Confira o início das obras e outros detalhes da reforma de São Januário
Por O Globo Quarta-Feira, 18 de Dezembro de 2024
Na última sexta-feira, o decreto que regulamenta a lei da transferência do potencial construtivo de São Januário (Lei Complementar nº 272) foi publicado. Na prática, permite oficialmente que o Vasco possa tocar os trâmites de venda desse potencial construtivo, ferramenta que dará ao clube recursos para a reforma de seu estádio, prevista para este ano. As próximas semanas devem movimentar o processo.
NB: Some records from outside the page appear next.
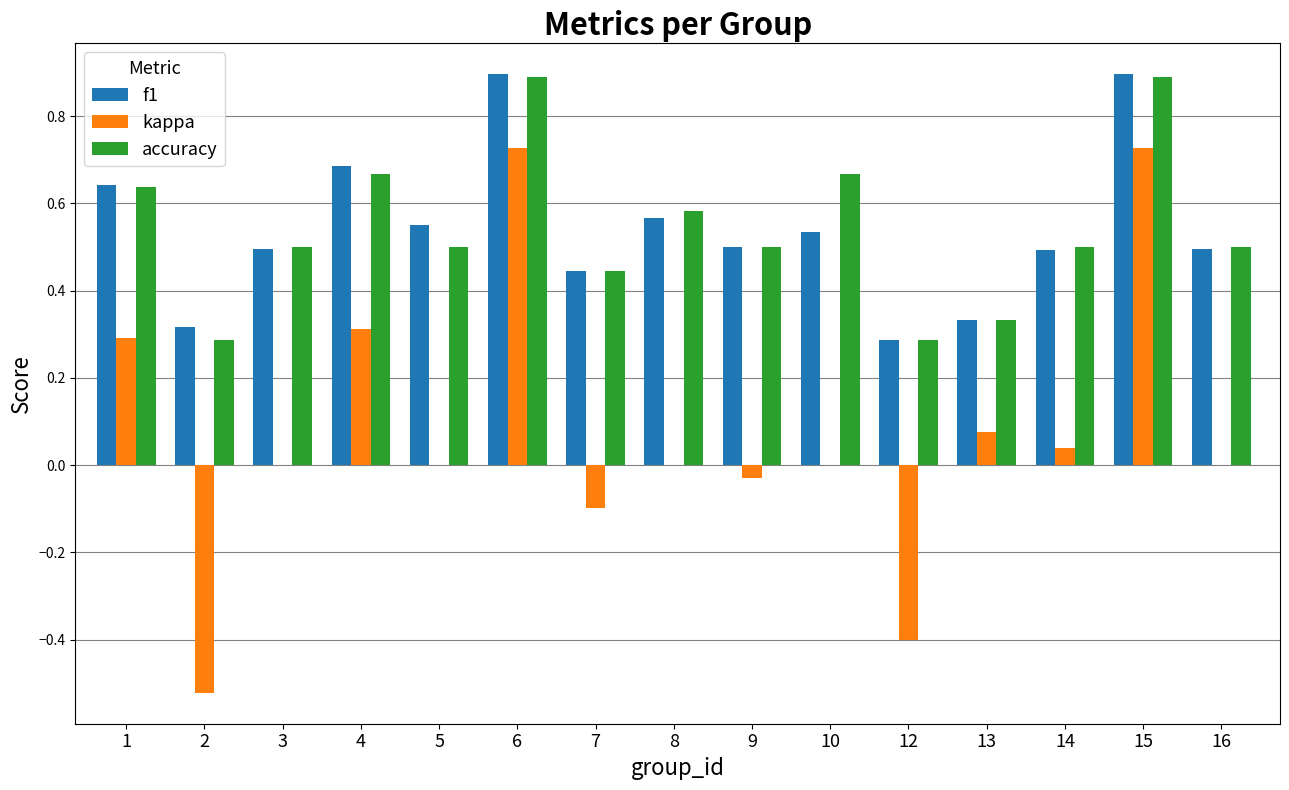

What is the greatest value displayed?

0.9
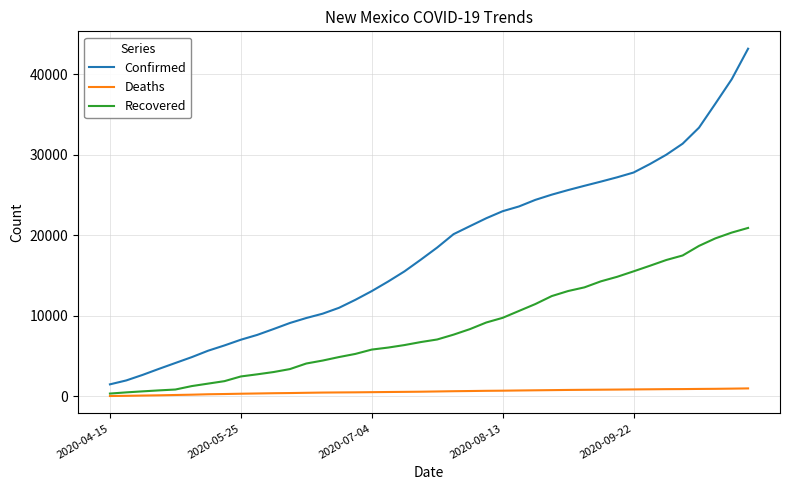

What is the maximum value shown in the chart?

43169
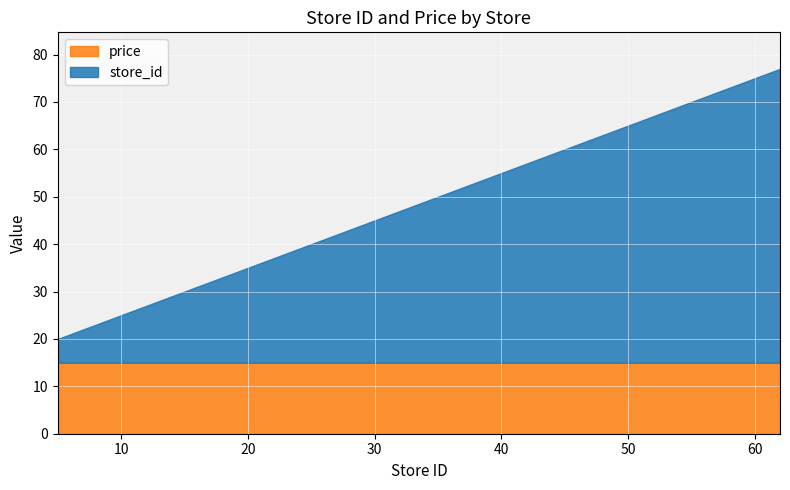

At which category is the sum across all series the highest?

62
O Vasco agora precisa criar uma Sociedade de Propósito Específico (SPE), uma espécie de empresa que ficará responsável pela operacionalização da reforma. É essa sociedade que receberá os recursos e os aplicará na obra enquanto mantém os devidos contatos com a Prefeitura do Rio. Vale lembrar, a transferência de potencial construtivo é uma ferramenta urbanística que permitirá ao clube vender o "direito de construir" em seu terreno a empresas interessadas, que o exercerão em regiões determinadas na Barra da Tijuca, Zona Oeste da cidade. O cruz-maltino tem direito a negociar 197 mil metros quadrados, cujos recursos devem ser usados exclusivamente na operação da reforma e em seus custos.
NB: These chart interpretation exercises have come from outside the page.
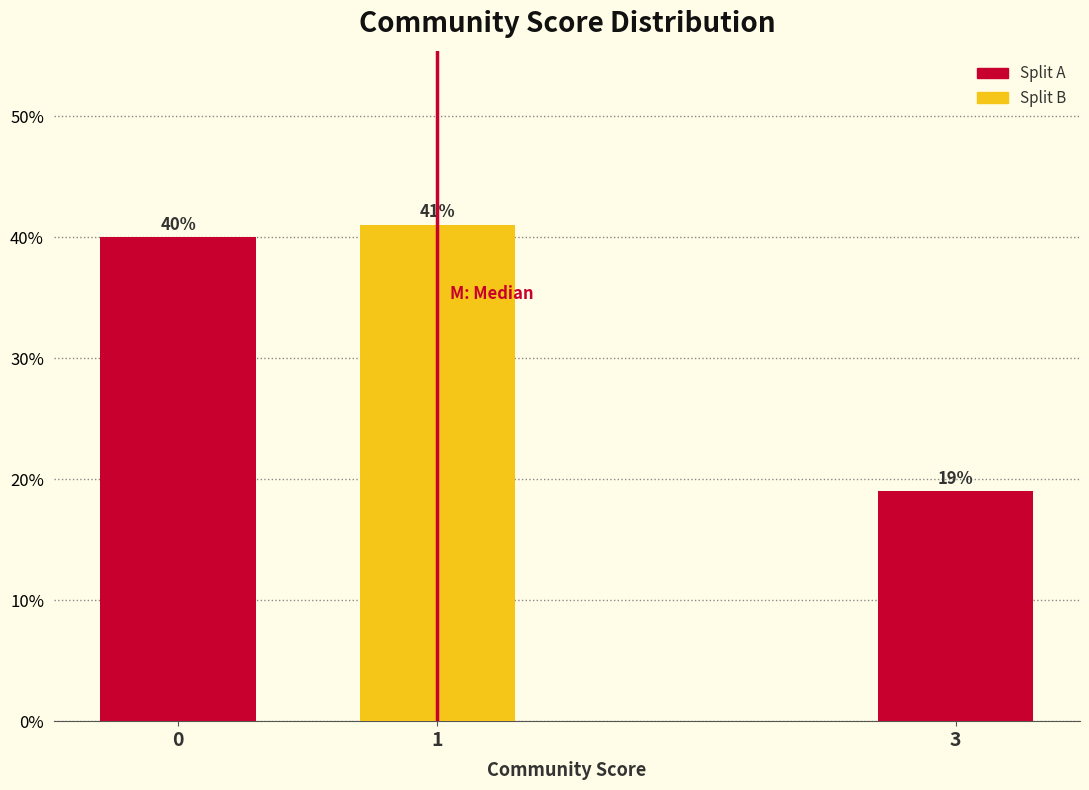

Reading left to right, list all the values displayed in this chart.

0=40	1=41	3=19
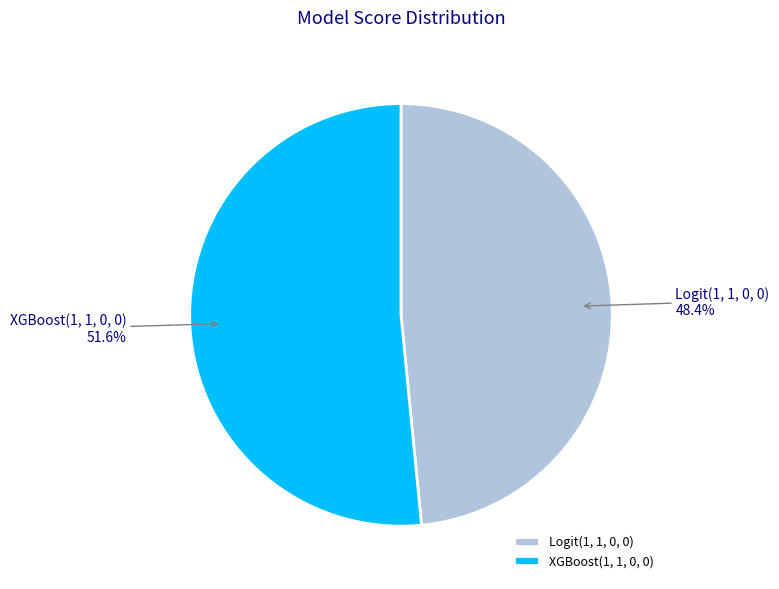

To the nearest percent, what is the difference between the XGBoost(1, 1, 0, 0) and Logit(1, 1, 0, 0) slice percentages?

3%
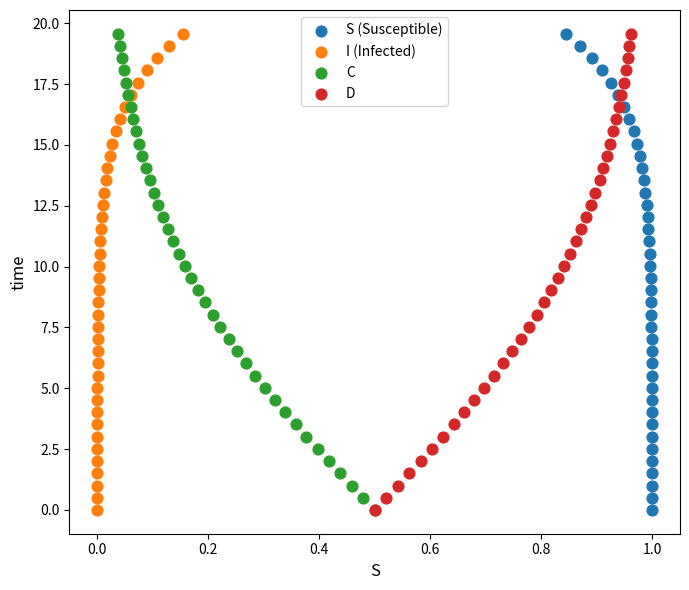

What are all the series names shown in the legend?

S (Susceptible), I (Infected), C, D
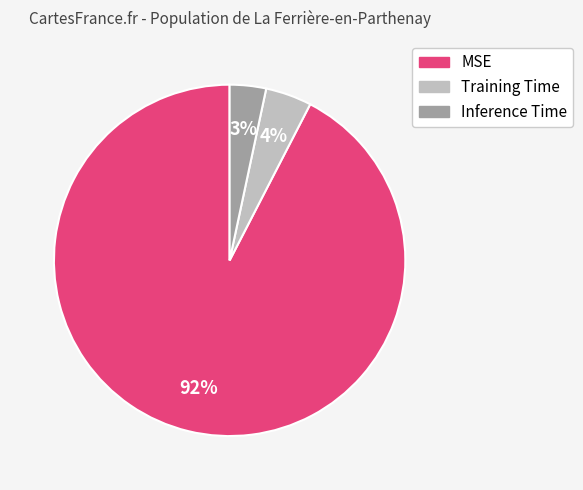

To the nearest percent, what is the average slice percentage?

33%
Foram três decretos publicados na sexta: o da transferência do potencial construtivo (operação urbana consorciada), o da criação de uma comissão para a reforma e um terceiro, de tombamento do parque aquático, da capela de Nossa Senhora das Vitórias e da fachada da Colina, elementos históricos do complexo de São Januário.
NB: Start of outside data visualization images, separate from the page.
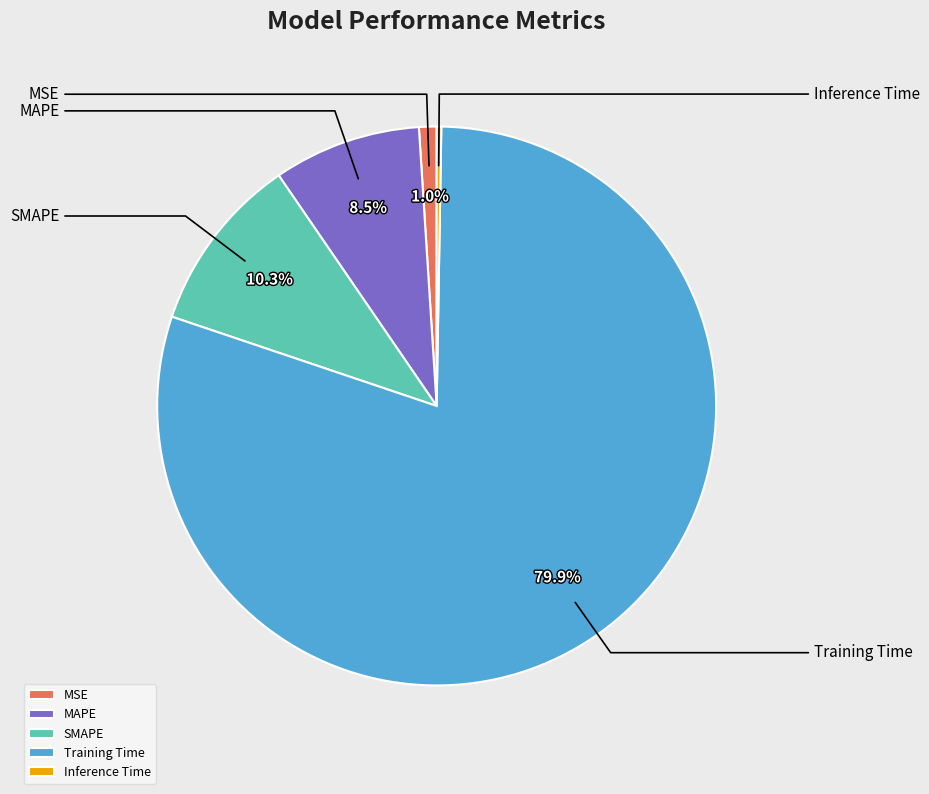

How many slices are in this pie chart?

5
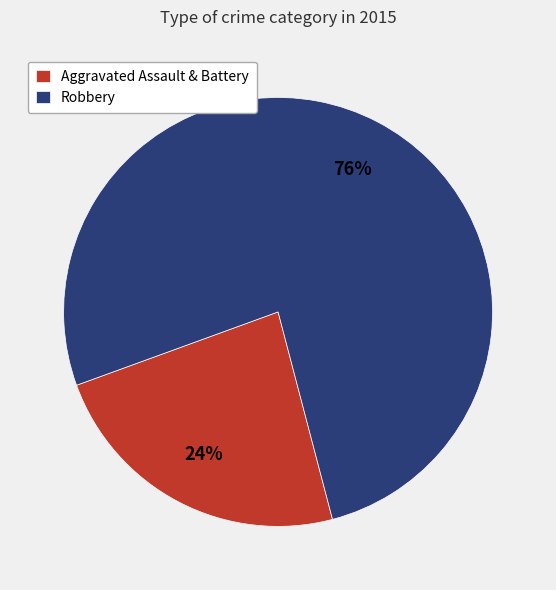

Which category has the biggest portion of the pie?

Robbery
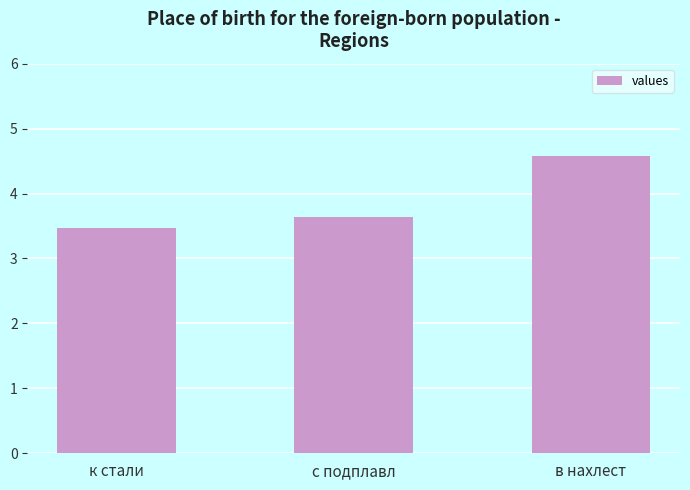

Which label corresponds to the smallest value in the chart?

к стали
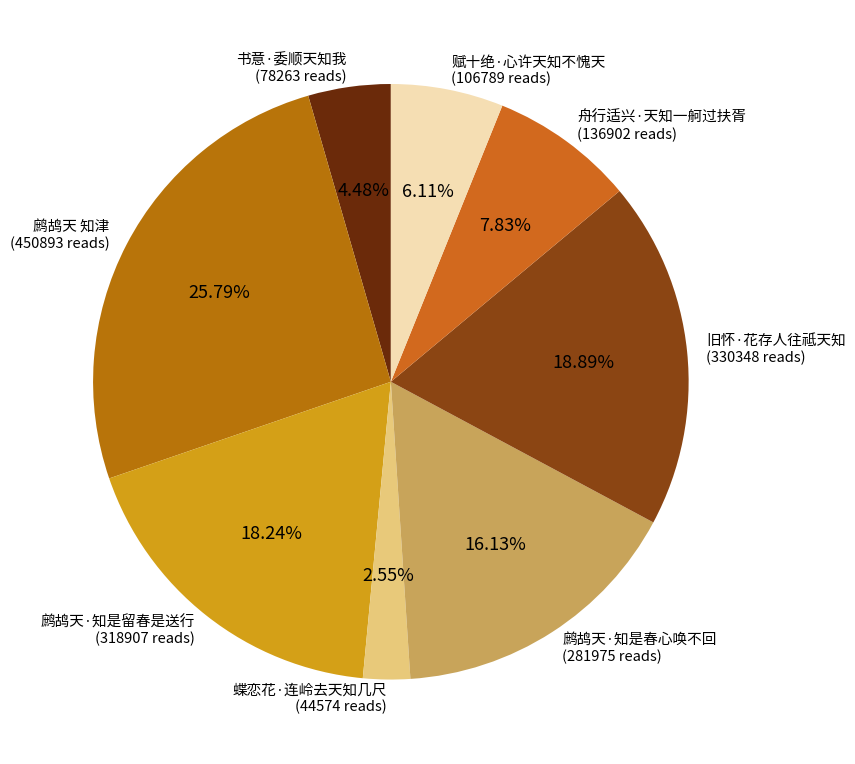

Does any single category account for the majority?

No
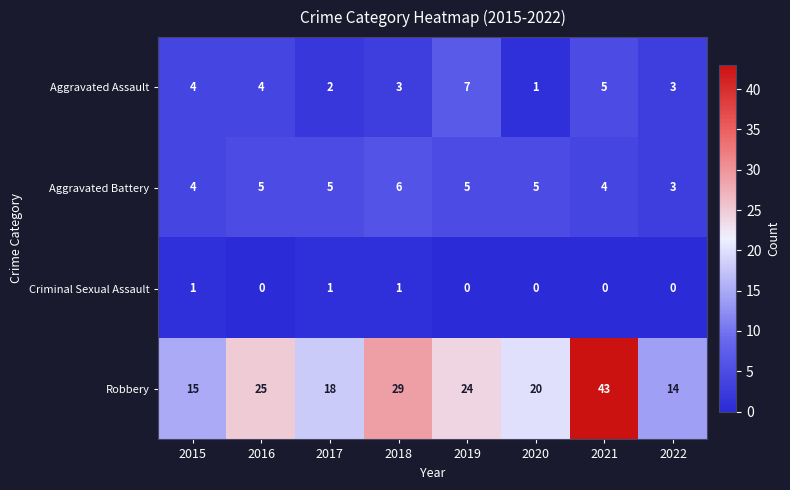

What is the total value across all series at 2022?

20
Comissão promete acelerar processo
A comissão criada promete acelerar os trâmites de venda e demais burocracias entre Vasco, Prefeitura e demais interessados. É o que explica Guilherme Schleder, secretário de Esportes e representante da Prefeitura nessa intercessão com o clube:
— O prefeito criou uma comissão específica só pra tratar dos processos dessa operação de consórcio urbanístico do Vasco. Quem comprar o potencial construtivo do Vasco vai saber que tem um grupo específico, uma comissão específica pra que esse processo aconteça com velocidade. Para os imobiliários, isso é uma baita vantagem. Tudo que for Prefeitura, essa comissão vai tratar.
Schleder também explicou que as áreas tombadas não serão mexidas na reforma:
— O projeto não vai, de maneira nenhuma, afetar essas três áreas, que são muito importantes na história do Vasco, que os sócios poderiam ficar preocupados.
Início das obras
O Vasco ainda não deu prazo para começar a reforma, situação que deve ganhar novidades à medida que assinar os primeiros contratos de venda do potencial. O clube já tem conversas avançadas por uma fatia dele e tem a autonomia para decidir o momento (com as devidas aprovações e licenças) de iniciar as obras, que também contemplarão um retorno para os arredores do estádio. Uma das principais preocupações é o trânsito na região, que deve passar por melhorias estruturais.
O clube ainda apresentará o projeto básico da reforma à Prefeitura. O prazo de 180 dias para apresentação desde a aprovação da lei, que na prática já se esgotou, não será problema, já que clube e prefeitura mantêm contato constante.